ジョン・ウーの映像美学健在のアクション映画。香港テイスト満載でシンプルな物語を全編セリフ無しで徹底的に様式美で飾って派手にアクションを繰り広げる。例によって風船や、バイク、小鳥など定番の小道具も登場し、至る所に癖になるような絵作りだらけで拍手してしまいました。楽しかった。監督はジョン・ウー

 

真っ赤な風船がゆらゆらと登っていき、それにカメラが寄って通り抜けると一人の男のアップ。その男は息を切らせてスラム街のような路地を駆け抜けていく。かなたから機関銃の音と2台の車のカーチェイスが被って来る。ギャング同士の抗争らしいが、なんて国やと思わず突っ込んでしまう。男は一台の車にバールで殴りかかり、出てきた男に撃たれて、トドメは首に銃弾を浴びせられる。病院の真っ白な廊下をストレッチャーで運ばれる男、後ろから妻らしい女性が追いかけて来る。喉元に溢れる血。クリスマスの夜ででサイレントナイトホーリーナイトと音楽がかぶる。こうして映画は始まる。

 

手術シーンの後、ベッドで目を覚ました男は声を失っていた。自暴自棄になる男。妻サヤもなす術もなく男に接する。男の名前はブライアン。クリスマスの日、ブライアンは幼い息子テイラーと庭で遊んでいたが、そこへ2台のギャングの車が機関銃を撃ちながら走り抜けて来る。その流れ弾でテイラーは死んでしまい、ブライアンは車を必死で追いかけたのだ。

 

年が明けても、酒浸りで、無気力なブライアン。そんな夫の元を妻は去っていかざるを得なくなる。しかしブライアンは復讐することを決意し、息子の自転車を改造して体を鍛える器具を作り、ネットで格闘技を身につけ、射撃練習にも向かう。地元警察署の巡査部長デニスの名刺が手元にあったので訪ねて、その部屋で指名手配中のギャングたちの写真をスマホで撮る。

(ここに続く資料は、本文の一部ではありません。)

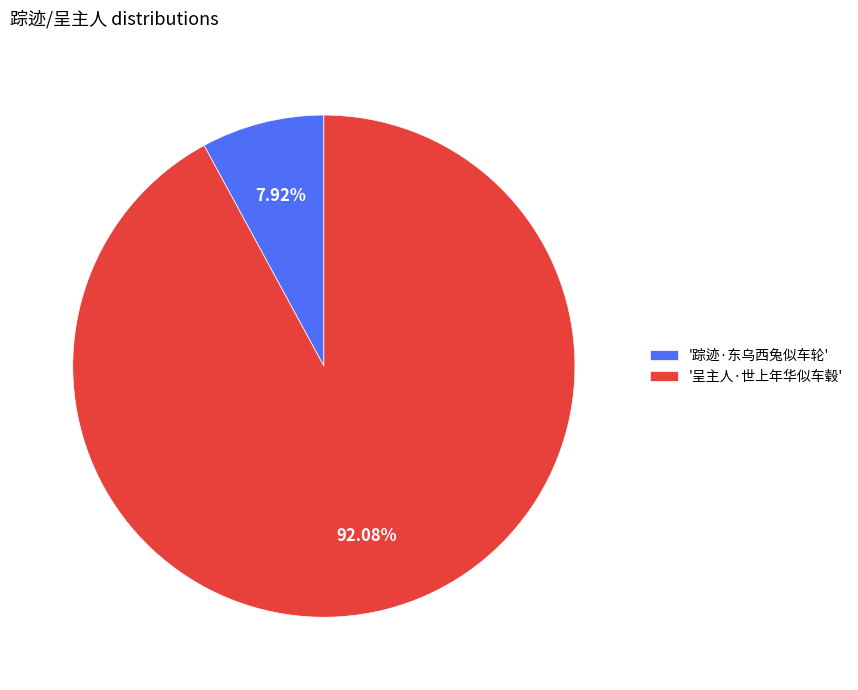

Is the sum of '踪迹·东乌西兔似车轮' and '呈主人·世上年华似车毂' greater than half?

Yes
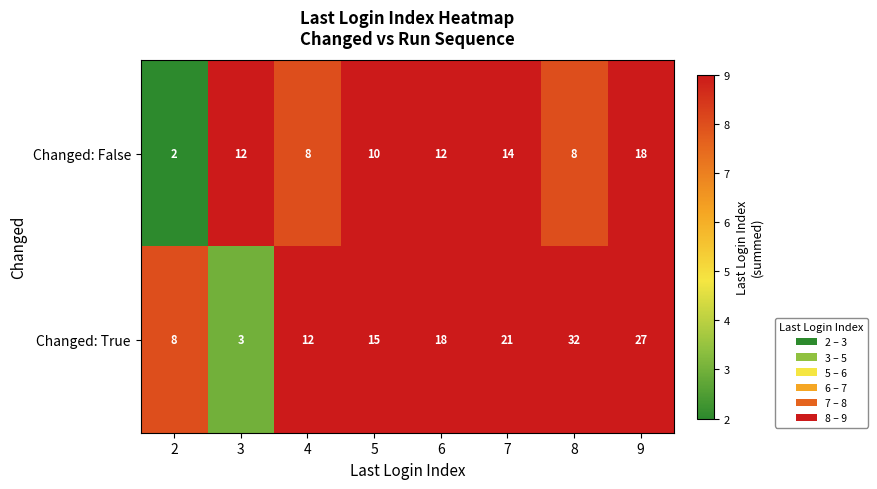

Reading right to left, what are all the values shown in this chart?

Changed: False: 9=18	8=8	7=14	6=12	5=10	4=8	3=12	2=2
Changed: True: 9=27	8=32	7=21	6=18	5=15	4=12	3=3	2=8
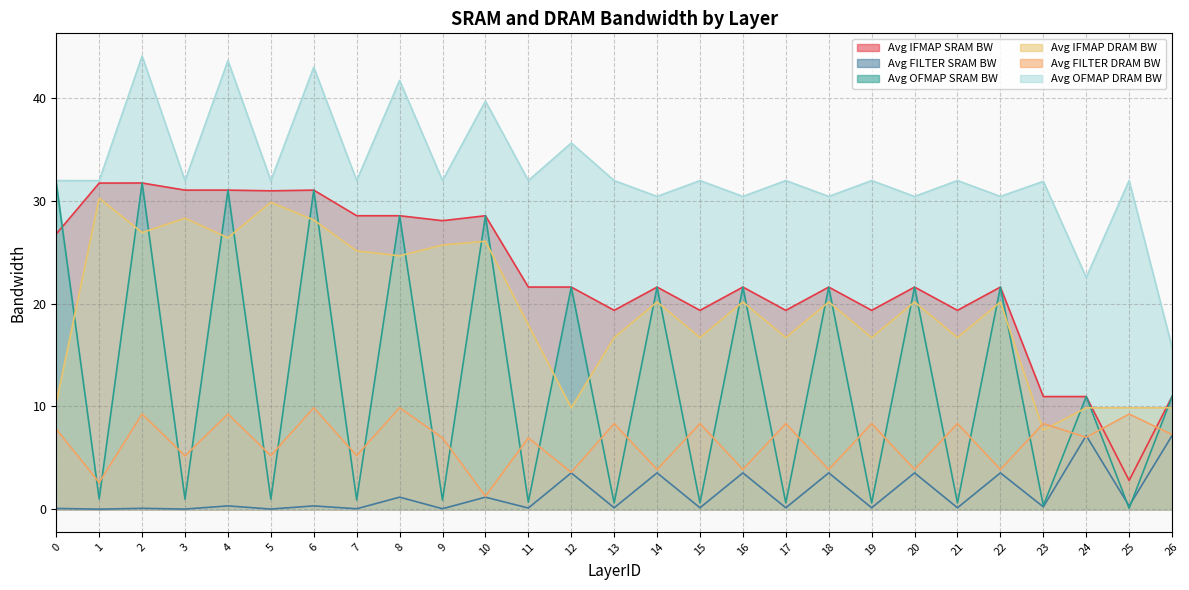

True or false: Avg OFMAP SRAM BW has more than 1 interior local peaks.

True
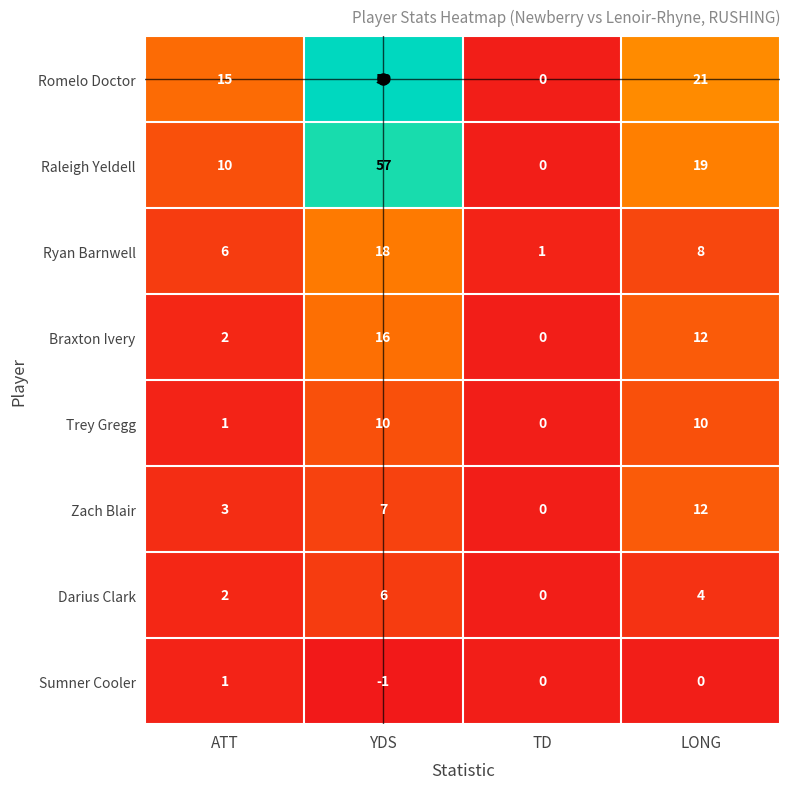

Count the Zach Blair values in the range 3 to 12.

3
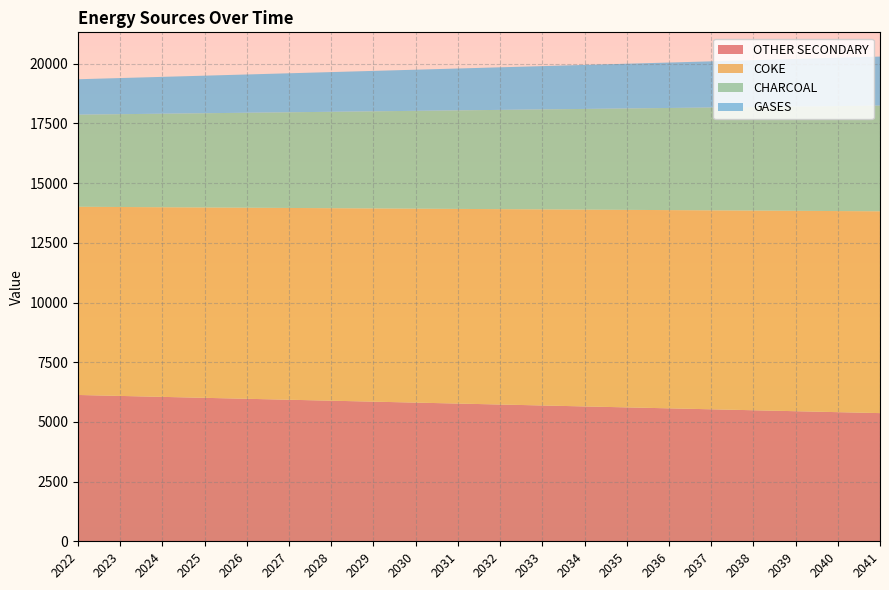

Reading left to right, transcribe all the data shown in this chart.

OTHER SECONDARY: 2022=6128.6	2023=6088.6	2024=6048.6	2025=6008.6	2026=5968.6	2027=5928.6	2028=5888.6	2029=5848.6	2030=5808.6	2031=5768.6	2032=5728.6	2033=5688.6	2034=5648.6	2035=5608.6	2036=5568.6	2037=5528.6	2038=5488.6	2039=5448.6	2040=5408.6	2041=5368.6
COKE: 2022=7883.2	2023=7913.2	2024=7943.2	2025=7973.2	2026=8003.2	2027=8033.2	2028=8063.2	2029=8093.2	2030=8123.2	2031=8153.2	2032=8183.2	2033=8213.2	2034=8243.2	2035=8273.2	2036=8303.2	2037=8333.2	2038=8363.2	2039=8393.2	2040=8423.2	2041=8453.2
CHARCOAL: 2022=3857.6	2023=3887.6	2024=3917.6	2025=3947.6	2026=3977.6	2027=4007.6	2028=4037.6	2029=4067.6	2030=4097.6	2031=4127.6	2032=4157.6	2033=4187.6	2034=4217.6	2035=4247.6	2036=4277.6	2037=4307.6	2038=4337.6	2039=4367.6	2040=4397.6	2041=4427.6
GASES: 2022=1483.2	2023=1513.2	2024=1543.2	2025=1573.2	2026=1603.2	2027=1633.2	2028=1663.2	2029=1693.2	2030=1723.2	2031=1753.2	2032=1783.2	2033=1813.2	2034=1843.2	2035=1873.2	2036=1903.2	2037=1933.2	2038=1963.2	2039=1993.2	2040=2023.2	2041=2053.2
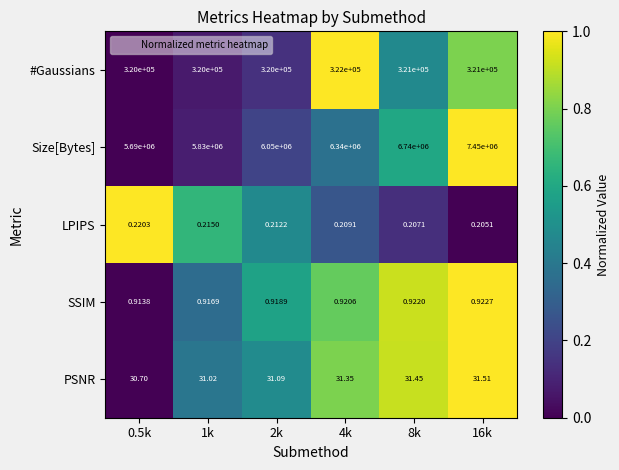

How many data points does each series have?

6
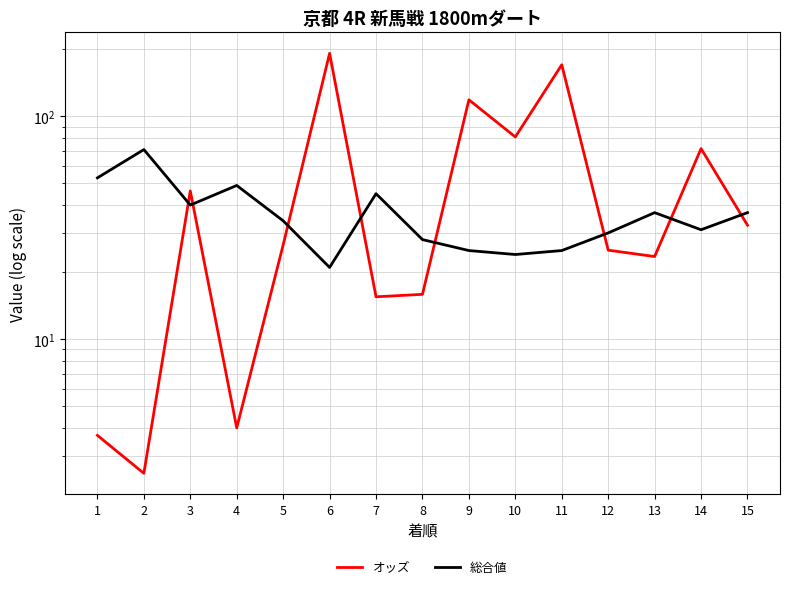

What is the greatest value displayed?

192.0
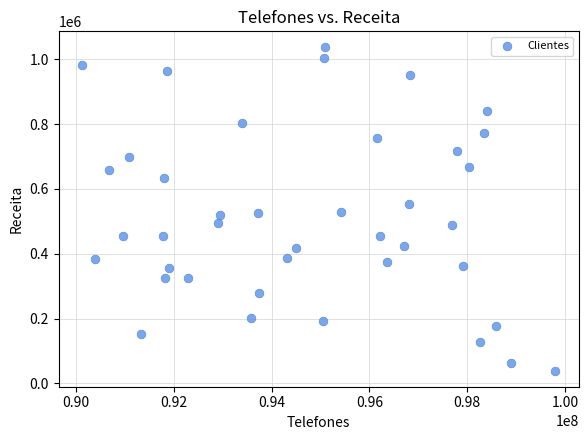

What is the range of X values (max minus min)?

9673895.0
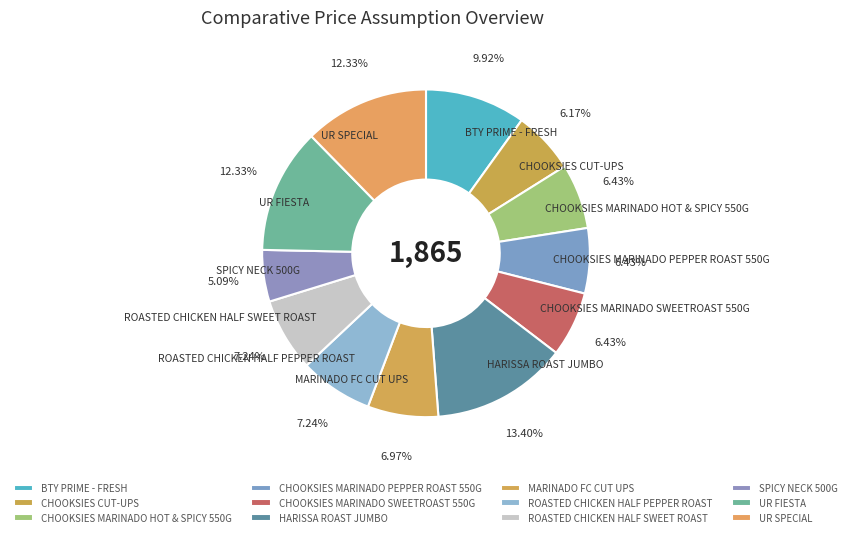

Between CHOOKSIES MARINADO SWEETROAST 550G and UR FIESTA, which is larger?

UR FIESTA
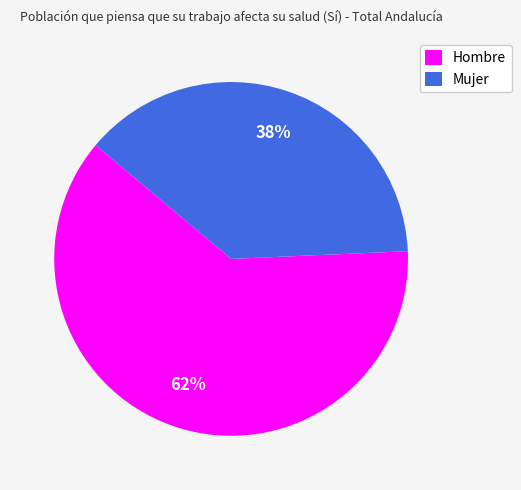

How many segments does this pie chart have?

2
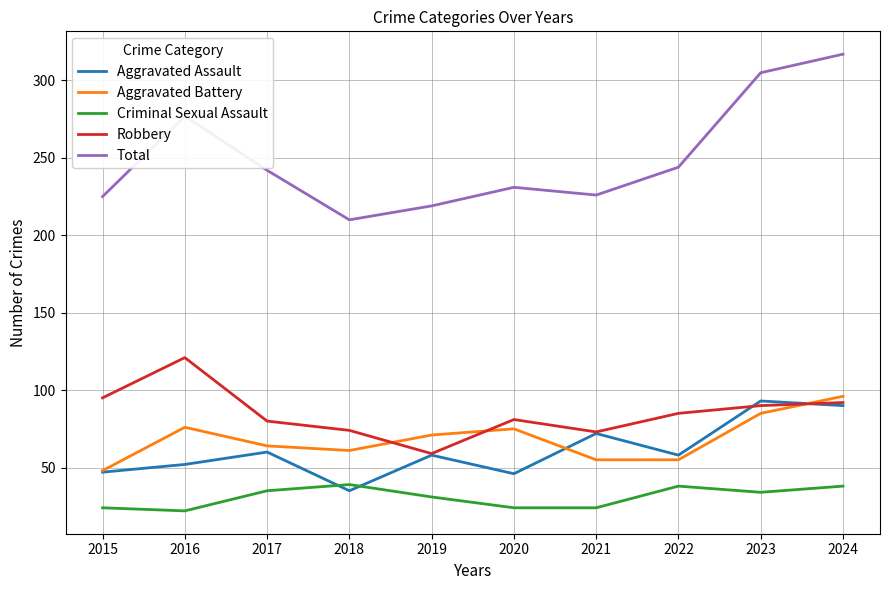

At which category does Robbery reach its first local valley?

2019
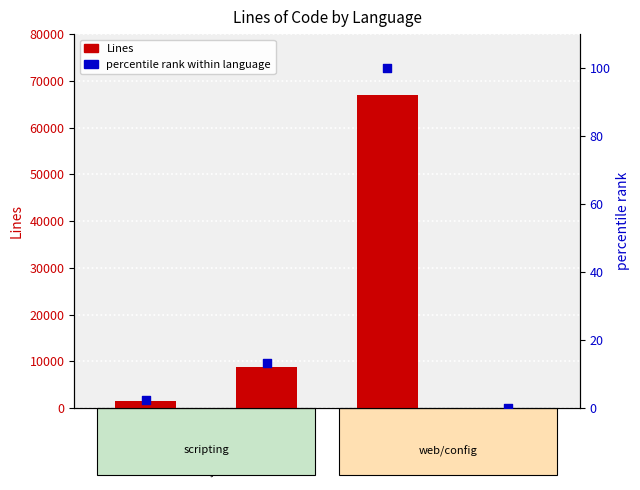

Which series has the largest total across all categories?

Lines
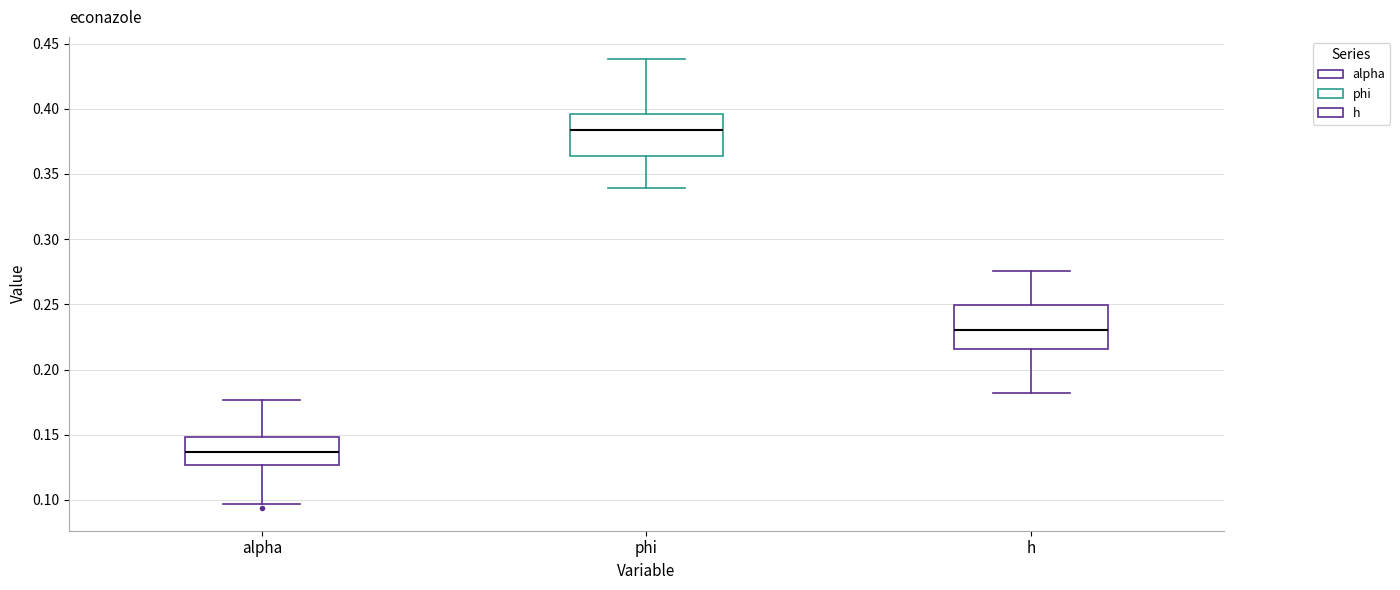

Reading left to right, read every box against the y-axis: the position of its median line, the range the box covers, and the ends of its whiskers. The values are not printed on the chart, so give them approximately, as read against the axis.

alpha: median 0.135, box 0.125 to 0.150, whiskers 0.095 to 0.175
phi: median 0.385, box 0.365 to 0.395, whiskers 0.340 to 0.440
h: median 0.230, box 0.215 to 0.250, whiskers 0.180 to 0.275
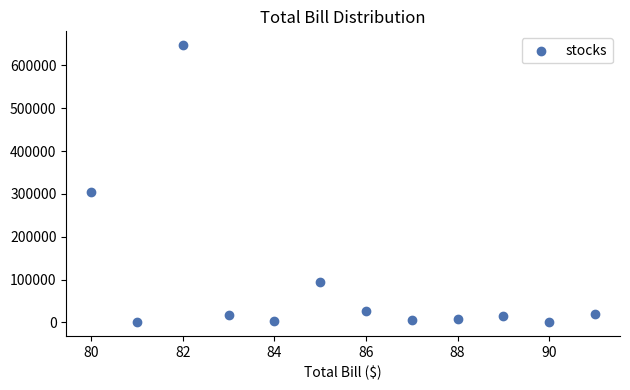

What is the range of X values (max minus min)?

11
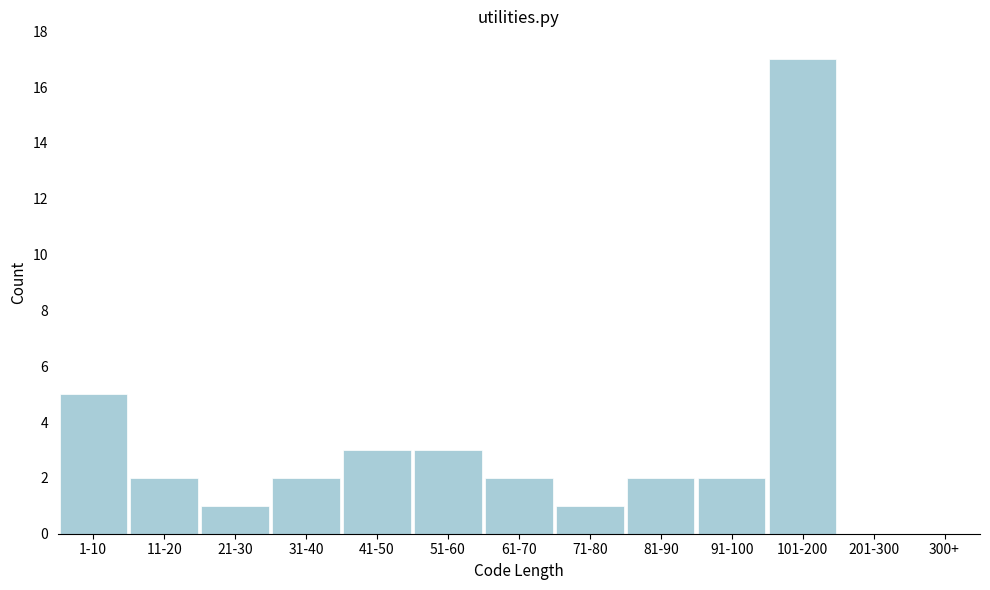

Reading right to left, transcribe all the data shown in this chart.

300+=0	201-300=0	101-200=17	91-100=2	81-90=2	71-80=1	61-70=2	51-60=3	41-50=3	31-40=2	21-30=1	11-20=2	1-10=5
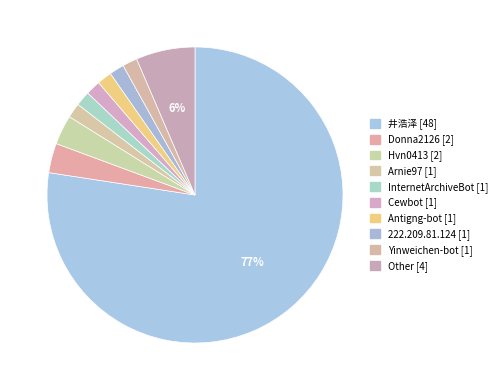

Count the number of slices in the pie.

10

そしてクリスマスイブに全員を皆殺しにする誓いを立てる。

 

訓練を続け、車を用意し、運転技術を鍛え、次第に日が迫ってくる。そして23日にギャングのボスの右腕の男を拉致して痛めつけ、指を切り落としてギャングのボスに送りつける。リンチした男はデニスの家の前に放置して、警察がやらないことを自分がする旨の手紙を残す。そしてクリスマスイブ、この日もギャング同士の抗争で銃撃戦が行われていた。ブライアンはその渦中に飛び込みギャングたちを撃ち殺す。そしてブライアンはギャングのアジトにやってきた。次々と集まってくるギャングたちをカーチェイスからバイクチェイスと次々と撃ち殺していきながら階上にいるボスを目指す。デニスも駆けつけ、ブライアンを応援する。

 

そしてボスの部屋にたどり着いたブライアンに、ヤク中のボスの女が機関銃で襲いかかってくる。それを返り討ちにし、ボスの部屋に踏み込むとガラスと金属のボールで覆われた派手な部屋だった。そこでボスと撃ち合い、瀕死のデニスも駆けつけて、最後はボスの首を絞めるブライアン。金属のボールに息子の顔が映し出され、やがてボスは息を引き取る。息子の墓にはブライアンがプレゼントで届けた列車のおもちゃが回っている。サヤはその側のブライアンからの謝罪の手紙を読み、その場を去って映画は終わる。

 

とにかく映像が楽しい。遊びと言えばそれまでだが、真っ白な病院の廊下に真っ赤なブライアンの血、スローモーション、カーアクションの連続、クライマックスの鏡と金属ボールで覆われた部屋、そのボールに映る子供の姿、とにかく全編ジョン・ウーである。それで十分だった。